The results can be phenomenal – the chap playing Parolles when I went to see All's Well That Ends Well at the National Theatre last year was astoundingly good at making the (sometimes extremely obscure) lines make real sense – and comic sense too. Lines I'd puzzled over for several minutes when reading at home before giving up on provoked instinctive and immediate laughter when passing his lips – and it wasn't just because they were accompanied by crude gestures and a sly wink. It was because he knew exactly what they meant, and exactly how to make his audience know that too. This can be rare, even on a professional level. Kenneth Branagh's Love's Labour's Lost is a prime example – although Branagh himself is on the ball as ever, his supporting members (especially the Princess of France) seemed a bit bewildered at times, and the effect was a tad underwhelming to say the least.

**Short problem**. Reproduce word for word the stretch of the passage on performing Shakespeare starting with "The results can" and going on through "say the least.". The items have no connection to the passage on performing Shakespeare.

**Supplied entries**.
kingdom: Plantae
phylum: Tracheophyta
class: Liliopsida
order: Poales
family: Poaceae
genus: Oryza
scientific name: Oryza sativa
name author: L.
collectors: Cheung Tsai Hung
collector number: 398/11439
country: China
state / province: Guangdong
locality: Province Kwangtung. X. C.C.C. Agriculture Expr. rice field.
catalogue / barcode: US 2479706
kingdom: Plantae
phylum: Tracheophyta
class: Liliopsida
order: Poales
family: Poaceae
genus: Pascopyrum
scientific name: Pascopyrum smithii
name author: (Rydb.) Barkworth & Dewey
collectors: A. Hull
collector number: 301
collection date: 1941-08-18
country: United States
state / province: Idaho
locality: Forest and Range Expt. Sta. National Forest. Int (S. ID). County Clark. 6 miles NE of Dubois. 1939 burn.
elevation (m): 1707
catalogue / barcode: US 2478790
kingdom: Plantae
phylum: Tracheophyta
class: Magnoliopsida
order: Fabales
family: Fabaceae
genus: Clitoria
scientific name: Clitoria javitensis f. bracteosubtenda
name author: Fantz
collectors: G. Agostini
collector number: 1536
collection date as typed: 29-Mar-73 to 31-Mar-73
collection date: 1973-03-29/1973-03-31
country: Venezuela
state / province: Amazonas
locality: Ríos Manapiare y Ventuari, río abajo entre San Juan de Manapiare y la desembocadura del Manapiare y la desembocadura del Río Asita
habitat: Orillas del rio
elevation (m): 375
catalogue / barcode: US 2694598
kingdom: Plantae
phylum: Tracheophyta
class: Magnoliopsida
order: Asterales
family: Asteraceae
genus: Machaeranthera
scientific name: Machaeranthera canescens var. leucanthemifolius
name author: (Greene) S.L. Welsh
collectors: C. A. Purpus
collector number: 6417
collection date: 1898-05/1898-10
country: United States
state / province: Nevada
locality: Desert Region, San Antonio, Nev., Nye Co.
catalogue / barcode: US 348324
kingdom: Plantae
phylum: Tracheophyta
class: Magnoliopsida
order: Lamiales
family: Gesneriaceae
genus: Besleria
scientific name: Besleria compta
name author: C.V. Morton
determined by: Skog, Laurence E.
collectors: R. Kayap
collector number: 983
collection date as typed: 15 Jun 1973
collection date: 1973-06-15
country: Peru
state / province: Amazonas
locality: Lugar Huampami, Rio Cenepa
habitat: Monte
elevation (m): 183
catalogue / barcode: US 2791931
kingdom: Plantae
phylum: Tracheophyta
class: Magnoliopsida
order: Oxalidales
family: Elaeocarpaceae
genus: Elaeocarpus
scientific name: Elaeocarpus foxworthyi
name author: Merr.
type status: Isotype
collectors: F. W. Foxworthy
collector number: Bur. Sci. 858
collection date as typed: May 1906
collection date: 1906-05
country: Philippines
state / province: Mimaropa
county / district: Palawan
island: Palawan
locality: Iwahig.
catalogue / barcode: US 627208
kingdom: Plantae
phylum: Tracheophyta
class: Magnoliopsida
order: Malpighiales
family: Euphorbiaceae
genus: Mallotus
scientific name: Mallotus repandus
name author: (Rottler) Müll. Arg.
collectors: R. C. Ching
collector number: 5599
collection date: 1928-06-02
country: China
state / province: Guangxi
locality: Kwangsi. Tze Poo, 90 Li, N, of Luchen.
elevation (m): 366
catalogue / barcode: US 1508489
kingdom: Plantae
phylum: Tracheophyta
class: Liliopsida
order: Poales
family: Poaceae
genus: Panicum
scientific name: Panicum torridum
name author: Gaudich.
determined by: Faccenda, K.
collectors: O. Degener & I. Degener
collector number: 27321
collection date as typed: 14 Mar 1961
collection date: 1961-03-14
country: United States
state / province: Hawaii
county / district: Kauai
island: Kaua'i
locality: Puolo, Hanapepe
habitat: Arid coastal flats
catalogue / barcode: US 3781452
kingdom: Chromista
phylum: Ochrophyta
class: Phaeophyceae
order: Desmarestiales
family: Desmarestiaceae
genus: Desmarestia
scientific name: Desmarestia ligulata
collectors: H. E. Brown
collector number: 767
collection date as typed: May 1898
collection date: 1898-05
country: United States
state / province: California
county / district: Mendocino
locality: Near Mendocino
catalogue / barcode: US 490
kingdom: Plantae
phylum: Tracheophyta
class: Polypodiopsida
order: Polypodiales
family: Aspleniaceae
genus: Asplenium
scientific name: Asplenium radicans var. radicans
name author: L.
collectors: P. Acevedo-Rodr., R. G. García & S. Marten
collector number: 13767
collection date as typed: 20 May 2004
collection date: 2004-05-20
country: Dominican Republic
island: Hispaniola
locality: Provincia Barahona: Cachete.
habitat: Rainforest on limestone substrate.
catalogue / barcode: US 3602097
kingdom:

**Result for this exercise**.
The results can be phenomenal – the chap playing Parolles when I went to see All's Well That Ends Well at the National Theatre last year was astoundingly good at making the (sometimes extremely obscure) lines make real sense – and comic sense too. Lines I'd puzzled over for several minutes when reading at home before giving up on provoked instinctive and immediate laughter when passing his lips – and it wasn't just because they were accompanied by crude gestures and a sly wink. It was because he knew exactly what they meant, and exactly how to make his audience know that too. This can be rare, even on a professional level. Kenneth Branagh's Love's Labour's Lost is a prime example – although Branagh himself is on the ball as ever, his supporting members (especially the Princess of France) seemed a bit bewildered at times, and the effect was a tad underwhelming to say the least.